Downtown Cairo Prosecution has released the Chairman of the Journalists Syndicate, Yehia Qalash, and board members Khaled al-Balshy and Gamal Abdel Rahim on bail ahead of their trial, set for this Saturday.
The defendants face charges of harboring two wanted colleagues, Amr Badr and Mahmoud al-Sakka in the syndicate's headquarters, along with charges of circulating false news regarding a police raid of the syndicate headquarters.
Questioning of the defendants went on for over 14 hours at Qasr El-Nil Police Station, Cairo, after which they were released on LE30,000 bail collectively.

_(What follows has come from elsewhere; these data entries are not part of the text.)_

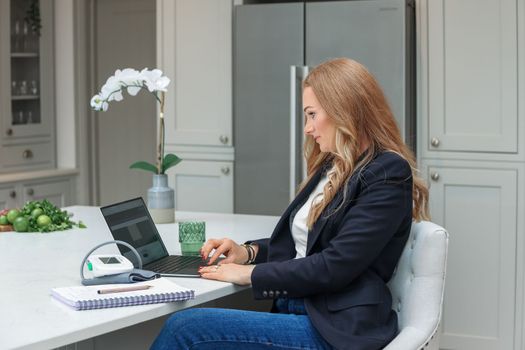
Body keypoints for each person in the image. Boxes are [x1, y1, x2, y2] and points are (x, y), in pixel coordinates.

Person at [150, 58, 429, 350]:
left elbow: (335, 265)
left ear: (343, 110)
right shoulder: (333, 164)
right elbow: (306, 246)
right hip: (301, 309)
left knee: (186, 328)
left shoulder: (385, 171)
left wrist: (251, 274)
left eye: (312, 115)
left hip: (336, 330)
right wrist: (248, 252)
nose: (307, 128)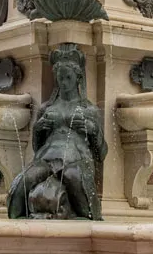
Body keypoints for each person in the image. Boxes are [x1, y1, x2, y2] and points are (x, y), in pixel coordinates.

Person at [8, 44, 107, 219]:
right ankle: (17, 222)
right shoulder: (46, 108)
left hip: (76, 160)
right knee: (23, 182)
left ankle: (90, 217)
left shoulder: (88, 109)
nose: (64, 82)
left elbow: (102, 152)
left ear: (78, 78)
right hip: (46, 160)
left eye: (68, 77)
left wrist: (92, 131)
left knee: (73, 177)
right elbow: (37, 147)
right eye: (60, 78)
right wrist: (38, 129)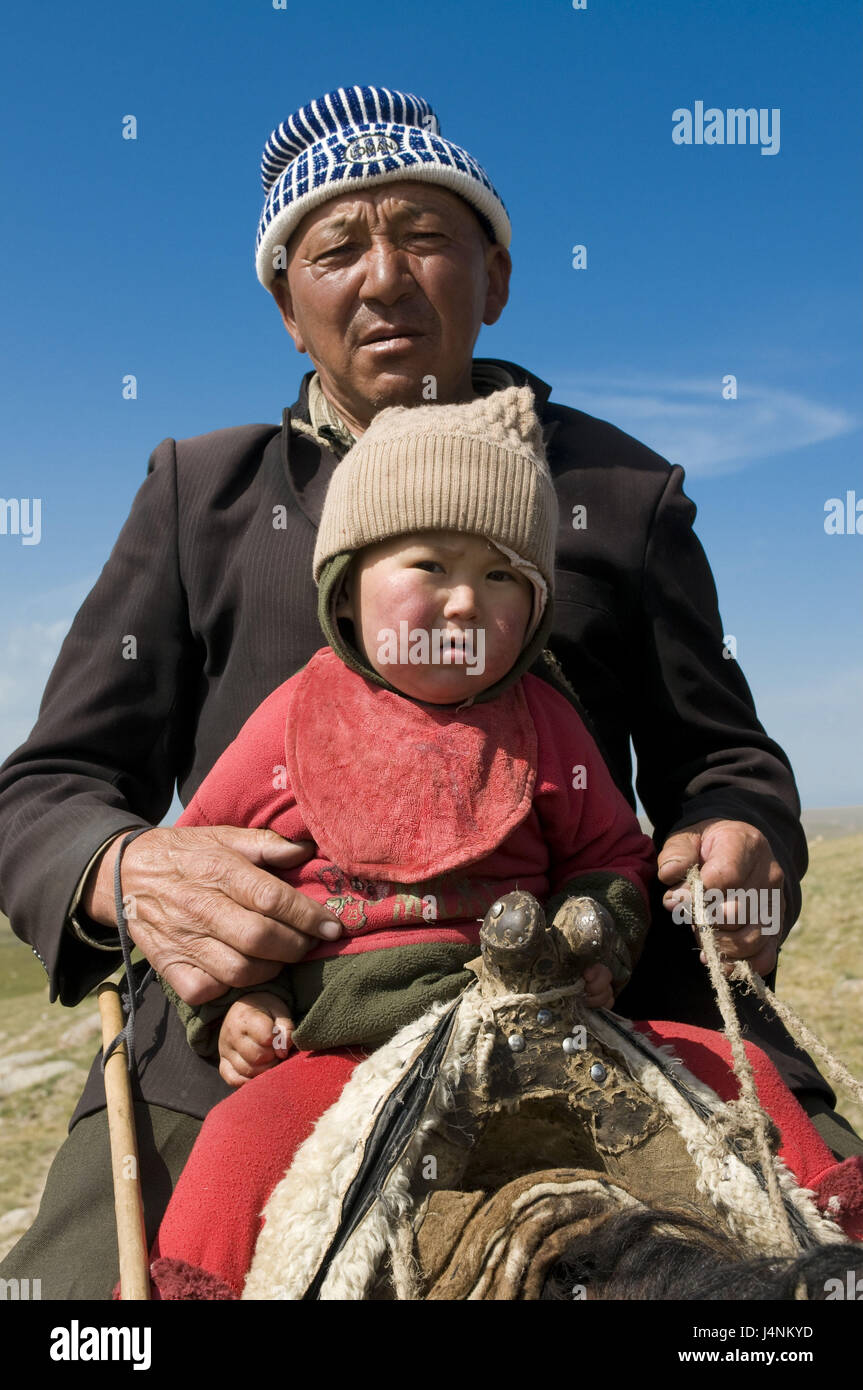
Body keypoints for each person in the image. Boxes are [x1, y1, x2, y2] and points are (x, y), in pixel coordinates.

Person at [0, 84, 857, 1299]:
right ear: (287, 307)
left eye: (425, 234)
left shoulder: (616, 489)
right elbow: (49, 787)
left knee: (814, 1239)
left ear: (496, 277)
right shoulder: (202, 495)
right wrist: (124, 873)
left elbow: (719, 757)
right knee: (92, 1304)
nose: (383, 276)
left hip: (585, 996)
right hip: (273, 1032)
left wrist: (745, 837)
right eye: (336, 247)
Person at [160, 386, 656, 1091]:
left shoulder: (545, 723)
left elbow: (608, 856)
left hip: (529, 1030)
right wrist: (242, 1002)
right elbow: (198, 880)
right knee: (232, 1167)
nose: (464, 601)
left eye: (501, 576)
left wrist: (595, 943)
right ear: (344, 589)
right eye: (430, 565)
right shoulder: (290, 720)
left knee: (722, 1086)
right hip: (331, 1054)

According to lawyer Abdel Sattar al-Balshy, Qalash told the prosecutors that he could not at any time prevent a member of the syndicate from accessing its headquarters.

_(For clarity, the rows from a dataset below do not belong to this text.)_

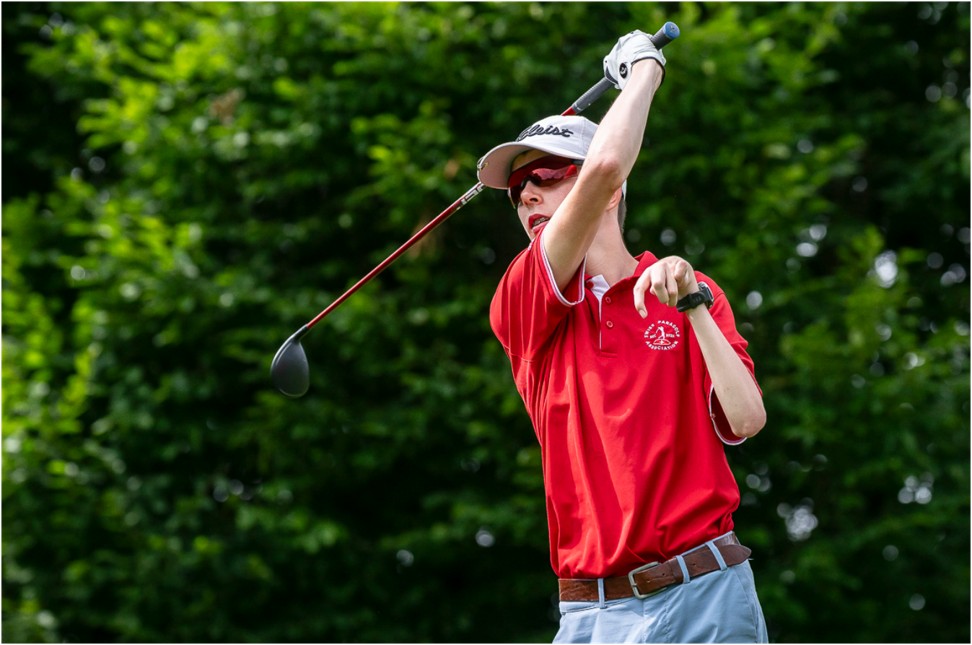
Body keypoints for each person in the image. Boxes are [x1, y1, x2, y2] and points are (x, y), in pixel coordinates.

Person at [476, 31, 769, 643]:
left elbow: (745, 419)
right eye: (518, 189)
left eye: (549, 175)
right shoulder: (525, 301)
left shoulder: (693, 288)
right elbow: (606, 162)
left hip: (709, 592)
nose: (527, 192)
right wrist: (644, 68)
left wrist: (693, 304)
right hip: (593, 619)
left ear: (607, 196)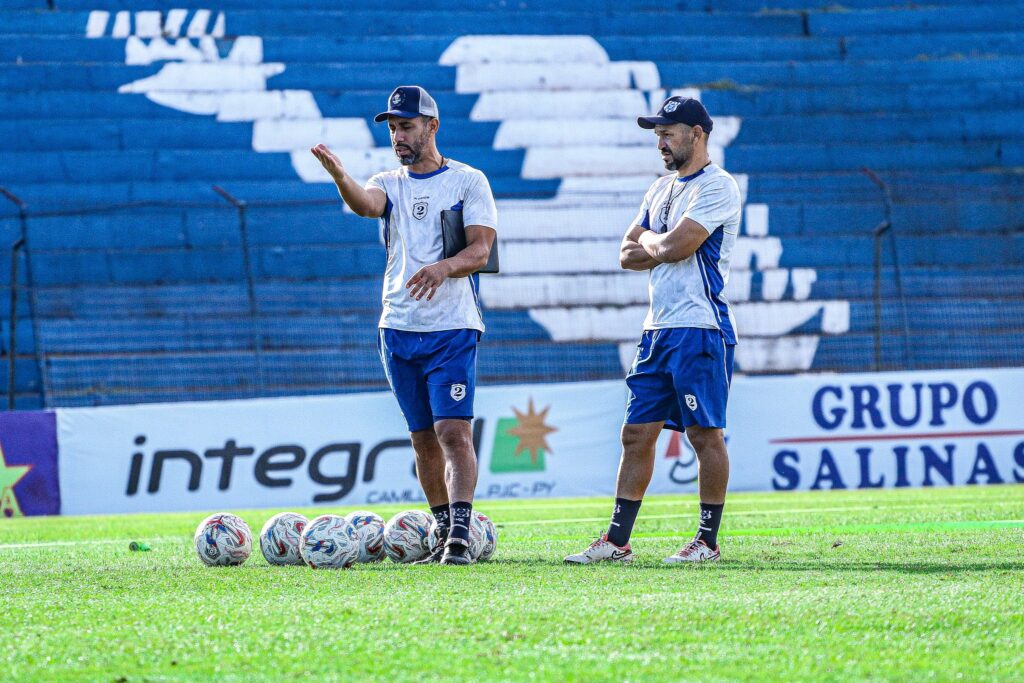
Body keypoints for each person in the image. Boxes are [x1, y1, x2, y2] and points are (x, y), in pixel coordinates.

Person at [310, 85, 498, 565]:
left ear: (432, 127)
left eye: (407, 125)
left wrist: (443, 267)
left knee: (453, 431)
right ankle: (439, 525)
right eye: (393, 127)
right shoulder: (388, 182)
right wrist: (339, 175)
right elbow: (365, 205)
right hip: (397, 326)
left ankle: (460, 532)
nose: (398, 135)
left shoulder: (468, 181)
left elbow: (481, 249)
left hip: (452, 327)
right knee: (421, 437)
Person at [565, 96, 741, 565]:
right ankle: (618, 541)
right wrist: (653, 242)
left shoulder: (718, 187)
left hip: (700, 328)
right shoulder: (660, 189)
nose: (660, 141)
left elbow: (675, 246)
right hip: (657, 330)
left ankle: (707, 541)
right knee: (635, 434)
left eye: (668, 132)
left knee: (704, 435)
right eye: (657, 133)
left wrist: (651, 241)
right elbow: (628, 254)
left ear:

Qalash also stated that the fugitives Badr and Sakka had sought shelter at the syndicate's headquarters after they learned that arrest warrants had been issued against them, and staged a sit-in, Balshy relayed.
Qalash told the prosecutors that he had then contacted the Interior Ministry and confirmed that the two journalists would hand themselves in for interrogation as required on the condition that they would not be subjected to police violations, he added.

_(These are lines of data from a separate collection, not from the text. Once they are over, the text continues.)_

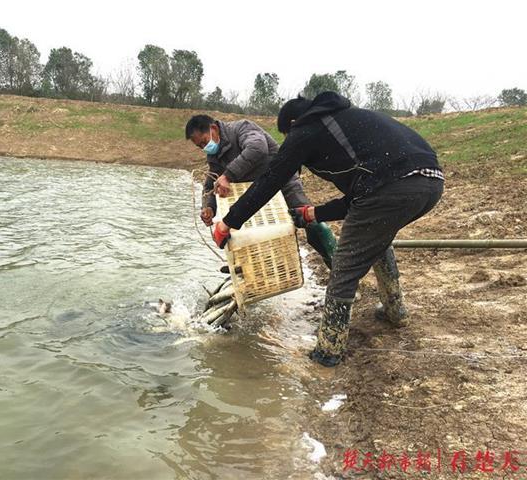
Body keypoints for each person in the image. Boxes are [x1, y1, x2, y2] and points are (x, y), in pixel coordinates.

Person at [211, 92, 444, 367]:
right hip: (430, 184)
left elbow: (271, 179)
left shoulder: (308, 128)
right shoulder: (350, 123)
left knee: (345, 266)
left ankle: (328, 350)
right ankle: (396, 311)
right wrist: (314, 213)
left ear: (294, 123)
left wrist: (229, 222)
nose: (290, 142)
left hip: (390, 188)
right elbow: (357, 200)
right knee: (379, 236)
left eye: (288, 135)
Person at [185, 114, 336, 268]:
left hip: (281, 178)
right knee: (245, 230)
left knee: (306, 218)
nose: (205, 148)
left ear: (214, 129)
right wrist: (208, 207)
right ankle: (254, 269)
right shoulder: (213, 155)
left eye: (204, 142)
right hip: (256, 193)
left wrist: (228, 176)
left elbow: (258, 148)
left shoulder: (241, 128)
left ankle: (337, 264)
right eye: (200, 146)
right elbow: (211, 183)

But in a testimony that contradicted a claim filed against the Interior Ministry over the storming of the syndicate, two private security personnel from the syndicate testified that the police did not storm the building.
During questioning, Balshy and Abdel Rahim said they were abroad in Morocco when the incident took place and came back to follow up on the affair.
The prosecutors referred to footage and phone calls made by the three journalists, in which they accused the police of storming the headquarters, as evidence against them regarding the charges of circulating false news.
Defense lawyer Sayyed Abu Zeid said during the questioning that Badr and Sakka had the right to access the syndicate building as long as their membership stood. Journalists are within their rights to seek help from their syndicate when in trouble, he reiterated.
The affair began when police entered the syndicate on May 1 to seize the two fugitives at the height of anti-government protests over the transfer of Tiran and Sanafir islands to Saudi control.
Badr, the editor-in-chief of yanair.net, and his colleague Sakka were wanted on warrant for spreading false news and seeking to incite illegal protests, scheduled for April 25, against the maritime border agreement between Egypt and Saudi Arabia earlier that month.
They took shelter in the syndicate's headquarters in downtown Cairo as police searched for them at their homes.
Police eventually arrested the two men at the syndicate building in a controversial incident that the syndicate described as a violent and "unprecedented" raid.
According to some reports, around 40 police personnel were involved in the operation.
However, the Interior Ministry claims that only a handful of policemen were involved in making the arrests and that the scale and seriousness of the incident had been exaggerated for political purposes.
Following the arrests, Qalash called for the resignation of Interior Minister Magdy Abdel Ghaffar.